Chris spoke softly, breaking the awkward silence, telling her it’s okay. And he reassured the kids as they looked back, asking what was wrong.
“Everything is okay,” he said once again. His voice was soothing. He saw his job as one of sounding board and encourager. He was there to nudge when needed, which was often.
The children started getting antsy. Her son was grabbing his feet. Her daughter allowed her mind to wander. She looked away from the screen to a picture on the wall behind her. They were done. They waved good-bye and ran off to play. It was only 1:45 P.M. in California.
She watched their little bodies leave the room. As soon as they were out of earshot, Rodriguez’s tears really started to flow: uncontrollable sobs that made it hard for her to speak or breathe.
Chris moved closer to the screen. He waited for her to speak, wanting to do his best to prop up her wartime efforts. He’d been through three tours in Iraq. He knew what it felt like at the end of the day to want to cry. He didn’t. Rodriguez communicated better. She shared her fears and concerns and ugly cries freely with him—the one person around whom she could be completely herself. He admired her ability to be strong and soft at the same time.
The week had been an especially tough one.
Two Special Forces soldiers tried to force their way into her detention facility, Rodriguez explained. As she spoke to Chris, her chest was still heaving, but she could just manage to get the words out through her tears.
They threatened her and the noncommissioned officer (NCO) on her team—the woman in charge of running the day-to-day operations of Lagman’s detention facility, which had three small cells, each holding one detainee, and a small front office.
When the women weren’t performing FET duties, protecting detainees was one of their main concerns. And after prisoner abuse and torture of detainees at Abu Ghraib, detention facilities all over the world were under extra scrutiny. If a detainee had a scratch that wasn’t documented and treated immediately, Rodriguez had to answer for it.
No one could interrogate anyone in their facility without the proper paperwork, which the Special Forces soldiers did not have.
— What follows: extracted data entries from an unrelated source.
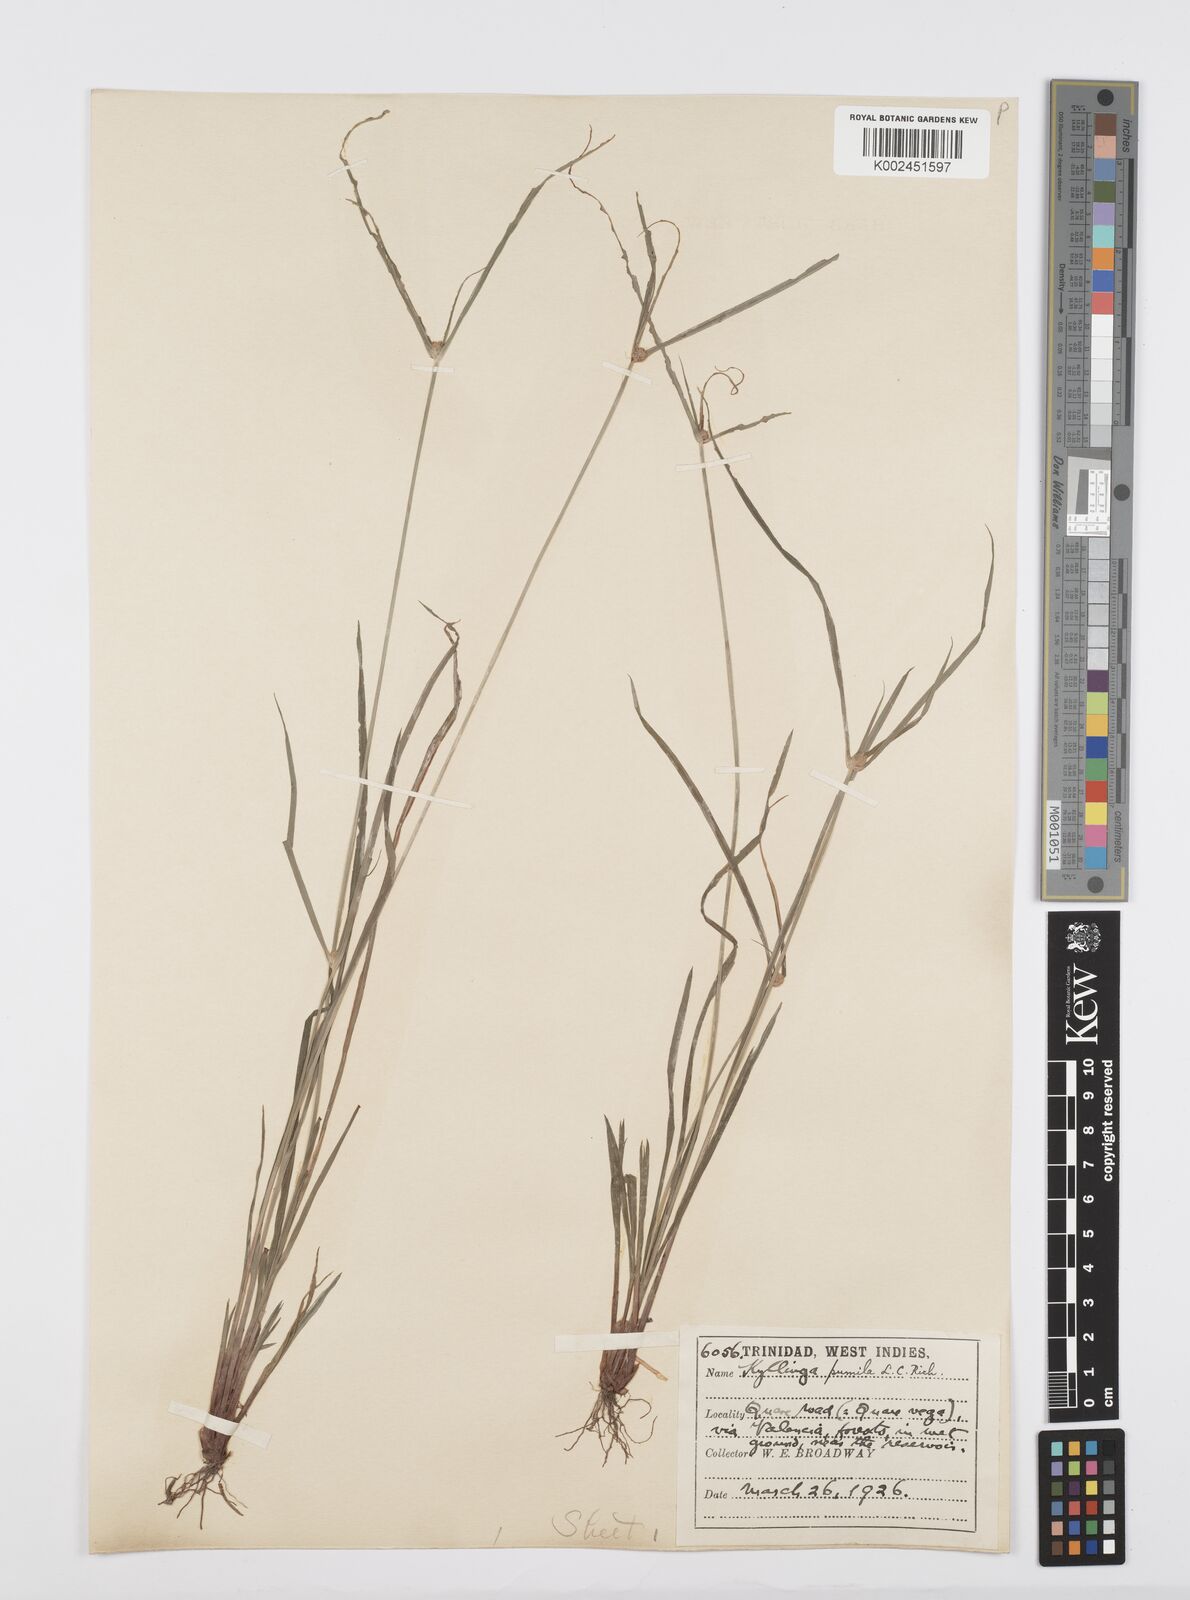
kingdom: Plantae
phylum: Tracheophyta
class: Liliopsida
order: Poales
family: Cyperaceae
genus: Cyperus
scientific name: Cyperus
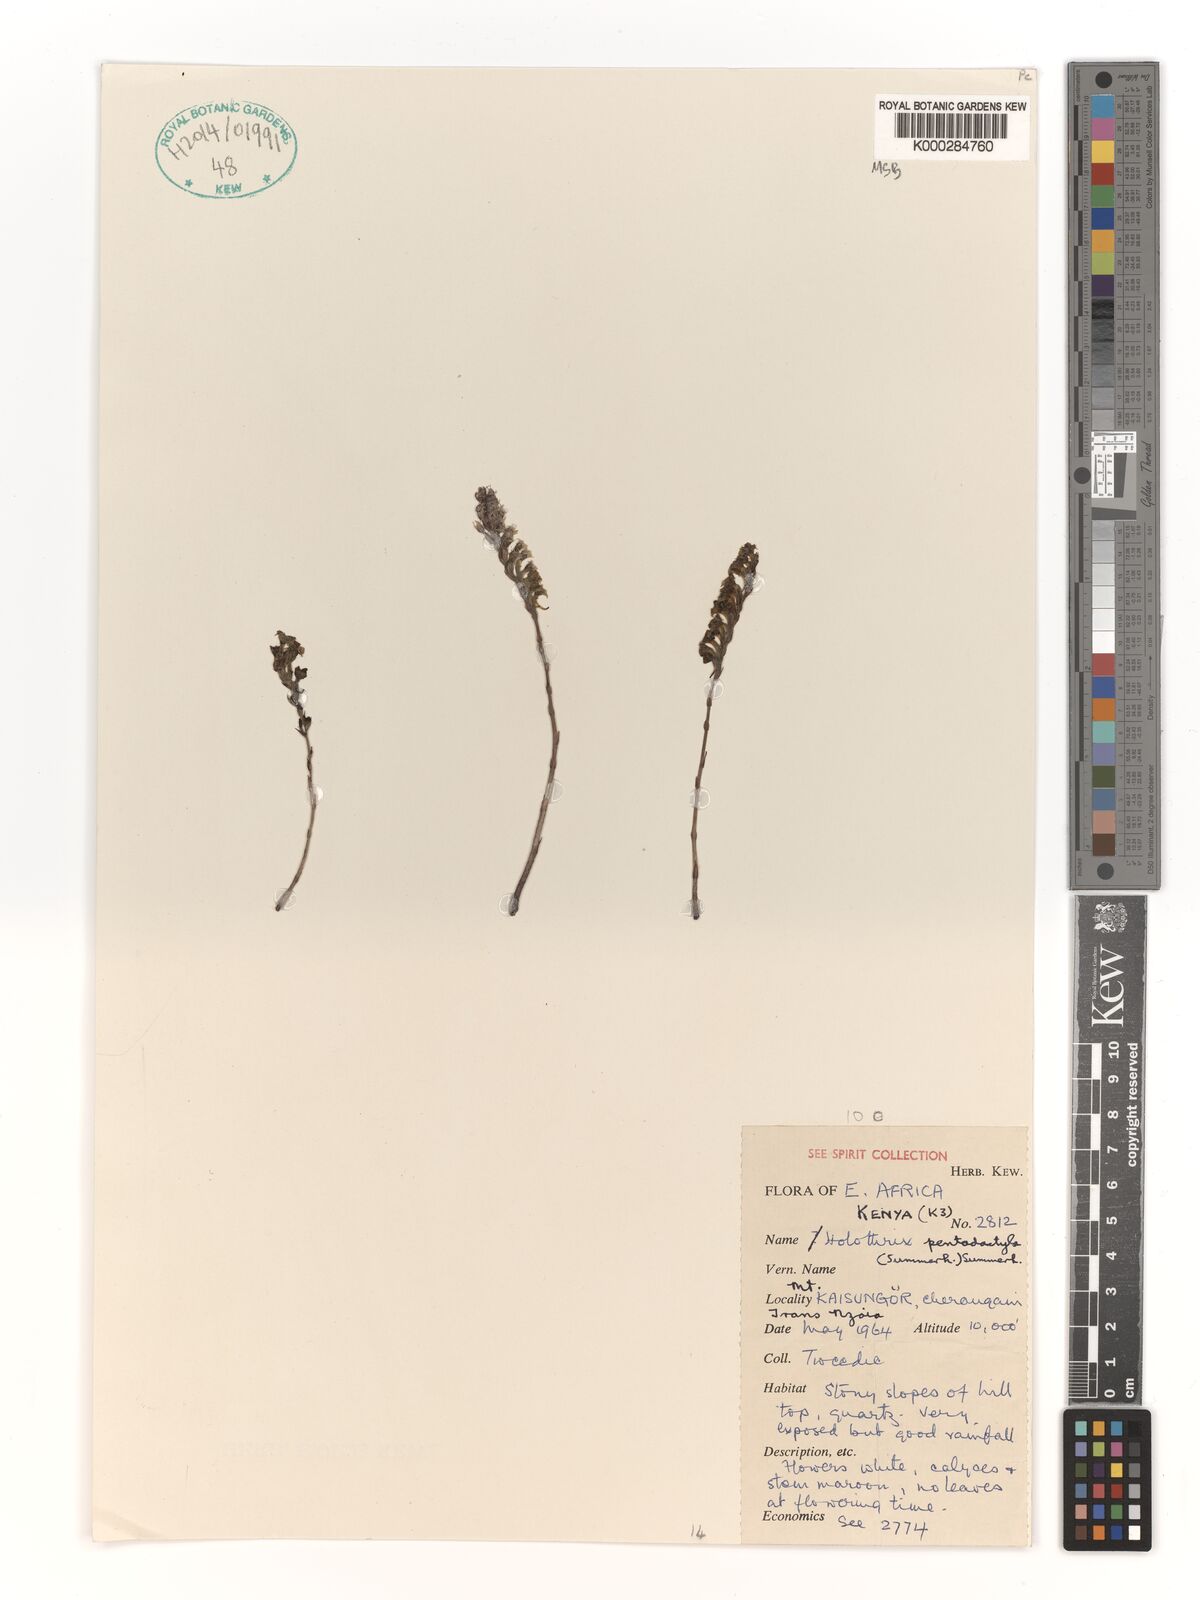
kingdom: Plantae
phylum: Tracheophyta
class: Liliopsida
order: Asparagales
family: Orchidaceae
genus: Holothrix
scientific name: Holothrix pentadactyla
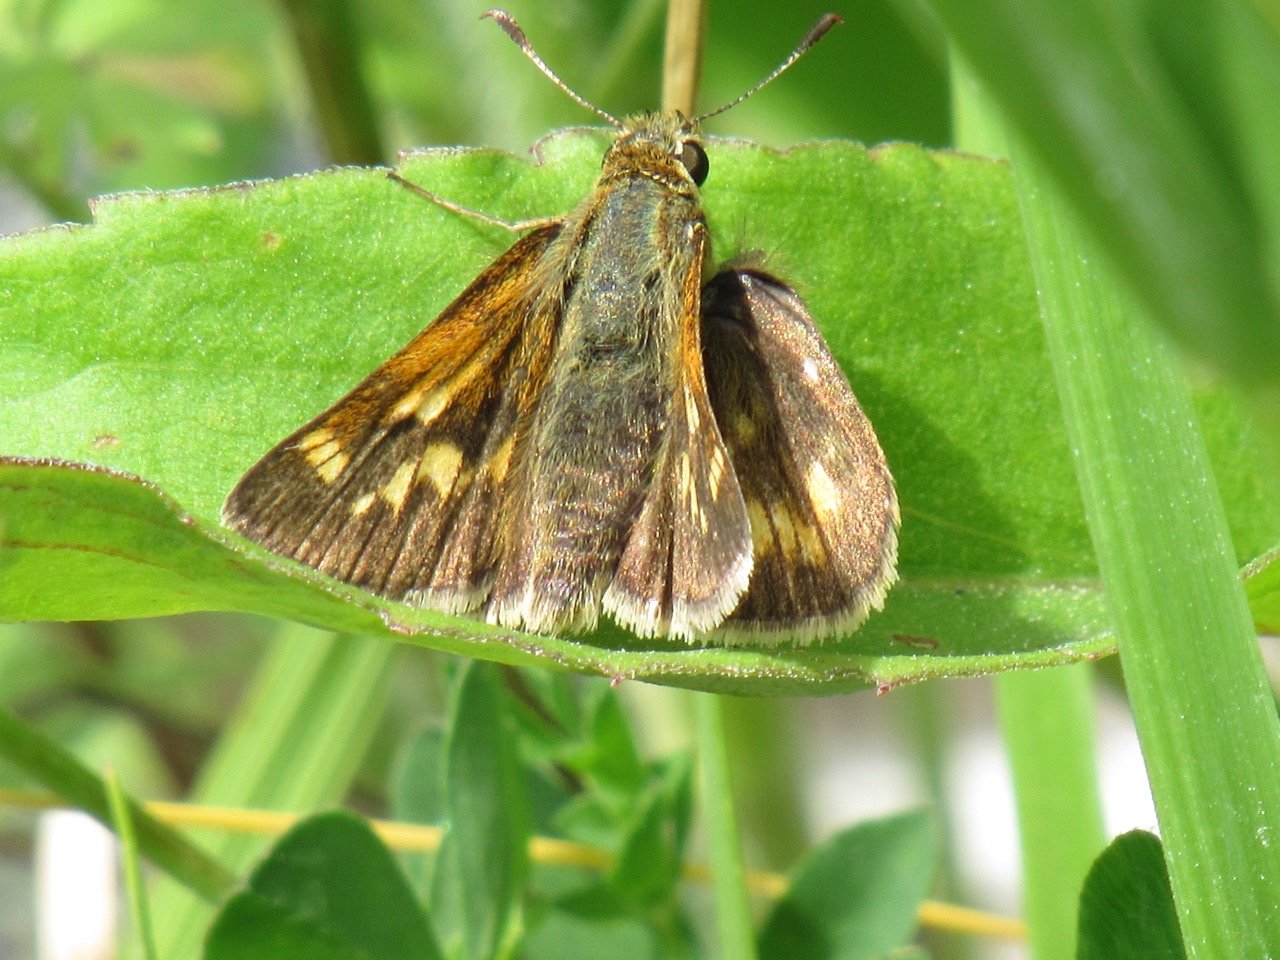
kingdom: Animalia
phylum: Arthropoda
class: Insecta
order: Lepidoptera
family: Hesperiidae
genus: Polites
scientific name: Polites
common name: Long Dash Skipper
The two men, both over six feet tall and a couple hundred pounds, had towered over Rodriguez’s five-foot frame, she explained to Chris. After their divorce he was still her best friend. Remembering the incident, the tears were still flowing.
They threatened to kick down the gate and grab the detainees if the women didn’t unlock the facility. Rodriguez glanced at the M9 pistols on their hips and felt for hers for reassurance. Without blinking she stood her ground against the two men, all the while not feeling nearly as confident as she was projecting. She was terrified. They could break me, she thought as she barked back at them, like a twig. She sent her NCO to get the brigade executive officer.
“If you try to break into the facility, we have the authority to shoot,” she told the men. “No one is authorized to walk into this facility and do anything to these detainees without the proper paperwork.”
“Do you think you’re going to stop me?” one of the men said as he walked closer to Rodriguez. “You’re not going to stop me.”
The brigade officer turned the corner and walked toward the facility. The men left almost immediately.
She stood strong and never let tears show during her workday. Do that, and the military will eat you alive. But at the end of her day Chris was her comfort.
“Stop,” Chris said. “Dry your tears.”
She wiped her face.
“You are the tallest five-foot-tall woman I know,” he said. “I’m scared of you. Everything you’re doing, you’re doing right. Don’t let them change you. You’re one of the strongest women I know. I would follow you into war any day.”
She smiled. The tears began to subside.
Chris’s smile slowly faded. “You really are great,” he added. “The kids are lucky to have you as a mother. The Army is lucky to have you as a leader. I was lucky to have you as my wife.”
She took a deep breath. He always said exactly what she needed to hear.
She pulled herself together before walking out of her office. She wiped her face clean and waited a few moments for the puffiness in her eyes to go down.
Her confident stride was back as she walked to her bunk.